Governor general of the Windward Islands
- In office 1 May 1690 – 18 August 1691
- Preceded by: Charles de Courbon de Blénac
- Succeeded by: Charles de Pechpeyrou-Comminges de Guitaut (interim) Charles de Courbon de Blénac

Personal details
- Born: 21 November 1643
- Died: 18 August 1691 (aged 47)
- Occupation: Soldier

= François d'Alesso d'Éragny =

French soldier

François d'Alesso, Marquis d'Éragny (21 November 1643 – 18 August 1691) was a French soldier who was briefly governor general of the French Antilles.

==Early years==

François d'Alesso d'Éragny was born on 21 November 1643.
He was descended from Jean d'Alesso (1513–72), first known seigneur of Éragny, Val-d'Oise, treasurer of the constable Anne de Montmorency (1492–1567) and adviser of King Charles IX of France (1550–74).
His parents were François d'Alesso d'Éragny (died 1645) and Denise Berruyer (c. 1624–1699).
On 20 April 1681 he married Bénédicte Durand de Villeblain (c. 1656–1742).
They had a son, Alexandre Claude François d'Alesso d'Éragny (1688–1721).

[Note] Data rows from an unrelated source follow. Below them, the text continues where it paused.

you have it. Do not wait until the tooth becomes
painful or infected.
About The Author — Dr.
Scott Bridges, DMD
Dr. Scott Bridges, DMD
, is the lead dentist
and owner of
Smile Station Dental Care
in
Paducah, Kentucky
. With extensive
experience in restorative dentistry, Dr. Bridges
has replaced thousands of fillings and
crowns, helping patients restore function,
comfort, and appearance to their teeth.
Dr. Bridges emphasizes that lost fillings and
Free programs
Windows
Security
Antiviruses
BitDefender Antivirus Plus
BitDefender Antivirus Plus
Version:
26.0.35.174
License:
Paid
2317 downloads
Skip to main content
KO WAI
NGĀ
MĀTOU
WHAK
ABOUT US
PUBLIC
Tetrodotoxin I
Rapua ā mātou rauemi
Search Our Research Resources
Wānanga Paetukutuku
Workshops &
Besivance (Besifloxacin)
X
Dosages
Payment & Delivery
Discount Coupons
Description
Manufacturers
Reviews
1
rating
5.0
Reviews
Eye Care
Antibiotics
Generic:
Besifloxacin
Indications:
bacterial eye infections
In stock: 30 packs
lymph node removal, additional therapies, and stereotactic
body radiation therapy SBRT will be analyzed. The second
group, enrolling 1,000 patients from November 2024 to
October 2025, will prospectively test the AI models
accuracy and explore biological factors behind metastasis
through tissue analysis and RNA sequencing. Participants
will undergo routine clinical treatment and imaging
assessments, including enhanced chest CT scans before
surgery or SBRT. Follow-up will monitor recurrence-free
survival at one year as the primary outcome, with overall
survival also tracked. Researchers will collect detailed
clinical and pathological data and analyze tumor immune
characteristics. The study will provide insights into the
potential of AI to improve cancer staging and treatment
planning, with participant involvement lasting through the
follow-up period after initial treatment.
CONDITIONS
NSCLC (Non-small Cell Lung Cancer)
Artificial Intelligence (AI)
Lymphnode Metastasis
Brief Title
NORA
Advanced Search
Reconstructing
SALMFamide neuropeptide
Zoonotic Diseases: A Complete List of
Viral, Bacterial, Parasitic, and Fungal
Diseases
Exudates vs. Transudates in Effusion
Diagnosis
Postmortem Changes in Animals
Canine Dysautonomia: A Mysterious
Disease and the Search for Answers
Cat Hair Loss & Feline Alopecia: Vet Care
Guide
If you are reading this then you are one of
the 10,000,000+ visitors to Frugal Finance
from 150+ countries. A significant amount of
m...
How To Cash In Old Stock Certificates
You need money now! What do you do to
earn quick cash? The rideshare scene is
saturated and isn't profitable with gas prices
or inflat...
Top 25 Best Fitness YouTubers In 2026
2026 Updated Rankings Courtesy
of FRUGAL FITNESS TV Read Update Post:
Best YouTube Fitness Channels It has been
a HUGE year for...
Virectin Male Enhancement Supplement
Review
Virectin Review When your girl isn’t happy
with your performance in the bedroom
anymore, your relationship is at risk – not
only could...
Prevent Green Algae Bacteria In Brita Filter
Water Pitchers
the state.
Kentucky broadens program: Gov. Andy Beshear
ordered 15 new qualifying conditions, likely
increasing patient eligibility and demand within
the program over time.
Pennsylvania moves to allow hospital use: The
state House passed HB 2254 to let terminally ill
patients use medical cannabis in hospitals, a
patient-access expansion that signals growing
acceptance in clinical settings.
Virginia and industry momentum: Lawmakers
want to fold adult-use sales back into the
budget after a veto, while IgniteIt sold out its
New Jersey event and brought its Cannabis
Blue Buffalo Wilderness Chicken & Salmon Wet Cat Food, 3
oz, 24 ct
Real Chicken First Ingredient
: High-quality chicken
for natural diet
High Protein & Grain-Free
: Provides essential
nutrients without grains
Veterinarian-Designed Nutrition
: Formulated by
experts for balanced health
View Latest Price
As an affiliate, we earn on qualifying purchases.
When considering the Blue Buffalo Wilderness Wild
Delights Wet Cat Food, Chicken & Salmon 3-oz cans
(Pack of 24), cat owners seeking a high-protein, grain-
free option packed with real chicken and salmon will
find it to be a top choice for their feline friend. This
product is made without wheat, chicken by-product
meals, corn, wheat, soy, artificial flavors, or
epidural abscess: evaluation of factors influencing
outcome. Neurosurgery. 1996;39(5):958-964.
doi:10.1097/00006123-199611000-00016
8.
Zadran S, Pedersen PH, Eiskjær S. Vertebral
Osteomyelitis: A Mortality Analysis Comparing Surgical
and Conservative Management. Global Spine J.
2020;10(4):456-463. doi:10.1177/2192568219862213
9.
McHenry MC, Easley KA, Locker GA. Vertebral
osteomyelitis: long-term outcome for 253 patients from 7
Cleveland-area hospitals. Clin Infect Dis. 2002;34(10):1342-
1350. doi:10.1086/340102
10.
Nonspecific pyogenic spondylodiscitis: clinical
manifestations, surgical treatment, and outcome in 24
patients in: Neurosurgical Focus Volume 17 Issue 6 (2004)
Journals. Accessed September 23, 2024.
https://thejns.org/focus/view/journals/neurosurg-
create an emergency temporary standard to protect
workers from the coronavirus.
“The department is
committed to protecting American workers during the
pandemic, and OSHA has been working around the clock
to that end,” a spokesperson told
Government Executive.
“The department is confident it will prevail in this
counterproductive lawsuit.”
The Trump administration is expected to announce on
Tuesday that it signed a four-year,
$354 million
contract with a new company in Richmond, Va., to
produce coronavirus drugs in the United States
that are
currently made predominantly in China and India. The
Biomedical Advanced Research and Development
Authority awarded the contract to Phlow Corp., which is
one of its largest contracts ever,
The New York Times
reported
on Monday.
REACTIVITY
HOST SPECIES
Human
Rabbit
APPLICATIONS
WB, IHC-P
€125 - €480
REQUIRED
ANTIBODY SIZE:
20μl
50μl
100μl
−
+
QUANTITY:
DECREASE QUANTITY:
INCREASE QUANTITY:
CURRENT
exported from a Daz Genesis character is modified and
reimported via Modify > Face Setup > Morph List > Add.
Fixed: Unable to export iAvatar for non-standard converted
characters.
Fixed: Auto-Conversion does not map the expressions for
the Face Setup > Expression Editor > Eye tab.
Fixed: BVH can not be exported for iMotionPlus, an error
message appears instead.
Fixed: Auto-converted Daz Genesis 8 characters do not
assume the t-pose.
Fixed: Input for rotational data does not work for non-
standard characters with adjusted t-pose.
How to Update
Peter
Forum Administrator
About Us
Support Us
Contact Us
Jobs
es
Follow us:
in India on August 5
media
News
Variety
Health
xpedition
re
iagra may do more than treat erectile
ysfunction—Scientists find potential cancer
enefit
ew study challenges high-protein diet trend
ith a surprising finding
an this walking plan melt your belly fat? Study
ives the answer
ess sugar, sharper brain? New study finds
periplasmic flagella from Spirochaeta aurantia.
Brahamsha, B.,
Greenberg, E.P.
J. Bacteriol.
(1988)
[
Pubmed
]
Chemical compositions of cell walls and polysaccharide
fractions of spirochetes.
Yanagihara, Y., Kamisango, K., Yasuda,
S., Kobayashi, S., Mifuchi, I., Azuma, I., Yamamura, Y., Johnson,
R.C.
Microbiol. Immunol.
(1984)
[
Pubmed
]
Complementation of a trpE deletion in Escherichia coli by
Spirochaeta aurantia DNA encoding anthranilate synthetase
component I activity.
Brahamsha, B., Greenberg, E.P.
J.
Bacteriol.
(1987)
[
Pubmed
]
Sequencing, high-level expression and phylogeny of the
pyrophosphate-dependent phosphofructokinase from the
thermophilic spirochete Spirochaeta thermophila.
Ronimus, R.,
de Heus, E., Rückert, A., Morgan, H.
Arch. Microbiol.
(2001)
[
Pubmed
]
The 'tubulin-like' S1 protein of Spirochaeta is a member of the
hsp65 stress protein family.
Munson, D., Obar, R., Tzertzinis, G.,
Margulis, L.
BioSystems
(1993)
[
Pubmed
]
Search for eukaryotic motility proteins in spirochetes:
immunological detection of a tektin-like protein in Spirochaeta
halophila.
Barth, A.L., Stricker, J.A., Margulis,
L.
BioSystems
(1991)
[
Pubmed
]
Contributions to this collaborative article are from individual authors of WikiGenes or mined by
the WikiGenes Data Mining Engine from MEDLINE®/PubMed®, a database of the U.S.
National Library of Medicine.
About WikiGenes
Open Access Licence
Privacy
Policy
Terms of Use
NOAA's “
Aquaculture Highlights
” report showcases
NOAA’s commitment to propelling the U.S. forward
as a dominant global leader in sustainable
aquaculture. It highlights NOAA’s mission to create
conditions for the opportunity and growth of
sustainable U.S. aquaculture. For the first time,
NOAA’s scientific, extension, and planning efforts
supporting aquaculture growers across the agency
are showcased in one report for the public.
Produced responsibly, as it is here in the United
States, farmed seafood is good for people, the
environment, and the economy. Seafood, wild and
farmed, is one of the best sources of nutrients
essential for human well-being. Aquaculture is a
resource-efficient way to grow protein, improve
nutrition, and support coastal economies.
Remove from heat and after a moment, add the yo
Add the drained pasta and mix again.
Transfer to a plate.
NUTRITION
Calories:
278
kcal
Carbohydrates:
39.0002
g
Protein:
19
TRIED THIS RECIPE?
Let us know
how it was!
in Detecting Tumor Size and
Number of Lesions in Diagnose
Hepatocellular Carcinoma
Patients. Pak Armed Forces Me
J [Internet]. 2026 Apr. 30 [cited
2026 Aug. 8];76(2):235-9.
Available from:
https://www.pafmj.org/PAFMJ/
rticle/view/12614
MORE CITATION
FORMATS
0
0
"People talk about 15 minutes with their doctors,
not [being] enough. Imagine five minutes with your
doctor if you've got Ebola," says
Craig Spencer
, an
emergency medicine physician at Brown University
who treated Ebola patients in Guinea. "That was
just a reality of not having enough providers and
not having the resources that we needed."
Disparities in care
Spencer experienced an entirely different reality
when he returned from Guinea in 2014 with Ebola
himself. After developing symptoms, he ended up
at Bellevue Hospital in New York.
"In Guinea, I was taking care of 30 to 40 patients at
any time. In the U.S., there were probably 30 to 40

François d'Alesso d'Éragny became a captain of the guards regiment.
An embassy from Siam led by Ok-khun Chamnan was dispatched to Louis XIV and Pope Innocent XI by the Siamese King Narai in 1688.
The Siamese mission was accompanied by the Jesuit Father Guy Tachard and the French envoy extraordinary to Siam, Simon de la Loubère.
In February 1689, the embassy was granted an audience with Louis XIV, and the treaty of commerce Claude Céberet du Boullay had obtained in 1687 was ratified.
Two weeks later a military treaty was signed that designated d'Eragny as captain of the palace guard in Ayutthaya and inspector of French troops in Siam.

==Martinique==

During the Nine Years' War (1688–97) the governor general of the Windward Islands Charles de Courbon de Blénac resigned on 29 January 1690 after criticism of his lack of response to the English attacks on Saint Barthelemy, Marie-Galante and Saint Martin, and returned to France to defend himself at court.
D'Éragny was appointed his successor in May 1690, but the marquis de Seignelay did not treat his departure as a matter of urgency.
He told d'Eragny that Antilles-bound merchantmen would not receive escorts until the European campaign was over.
He assigned one 36-gun frigate to d'Eragny, with one en flûte transport and 300 soldiers.
The first attempt to sail was driven back to France, and he finally left in mid-December 1690 escorting eight merchant vessels.

In January 1691 a Spanish fleet landed 2,600 men at Cap‑Français on Saint-Domingue (now Haiti), joined by 700 men who had made their way from the Spanish part of the island on foot.
They met the French defenders at Limonade, east of Le Cap, killed the governor Pierre-Paul Tarin de Cussy^{(fr)} and 400–500 men, burned the town, massacred the men and took the women, children and slaves.
Louis Phélypeaux, comte de Pontchartrain had just taken charge of the ministry of marine when the news reached France.
He at once appointed Jean-Baptiste du Casse to replace du Cussy, and dispatched him with the 48-gun Solide, 40-gun Cheval Marin and 36-gun Émerillon.
D'Eragny was ordered to give du Casse whatever help he needed.

D'Eragny arrived in Martinique on 5 February 1691 with 14 ships and began to strengthen the defenses.
The French in Guadeloupe had been driven into Fort Saint-Charles^{(fr)} and were besieged there by the English.
When du Casse reached Martinique in May 1691 his ships forced the English to pull out of Guadeloupe.
He stayed in the Windward Islands to consult with d'Eragny until an outbreak of yellow fever led him to depart.

==Death and legacy==

D'Eragny was among the victims of the yellow fever.
He died on 18 August 1691 in Fort Royal, Martinique, at the age of 47.
He is buried in the choir of the Fort-de-France Cathedral.
His widow remained on the island with their only son Alexandre François.
In 1711 Alexandre François d'Alesso d'Éragny married Catherine Pocquet, daughter of an important settler of Basse-Pointe, captain of militia and member of the sovereign council of Martinique.
The family became major landowners in Martinique.
His descendant Claire de Duras (1777–1828) was the heiress to an immense fortune in Martinique, where she took refuge with her mother (née d’Alesso d’Éragny) during the French Revolution.
Her mother owned sugar and cotton plantations, and slaves to work them.
Claire was married to Amédée de Durfort, Duke of Duras, and became a successful novelist during the Bourbon Restoration, with work that explores questions of racial and sexual equality.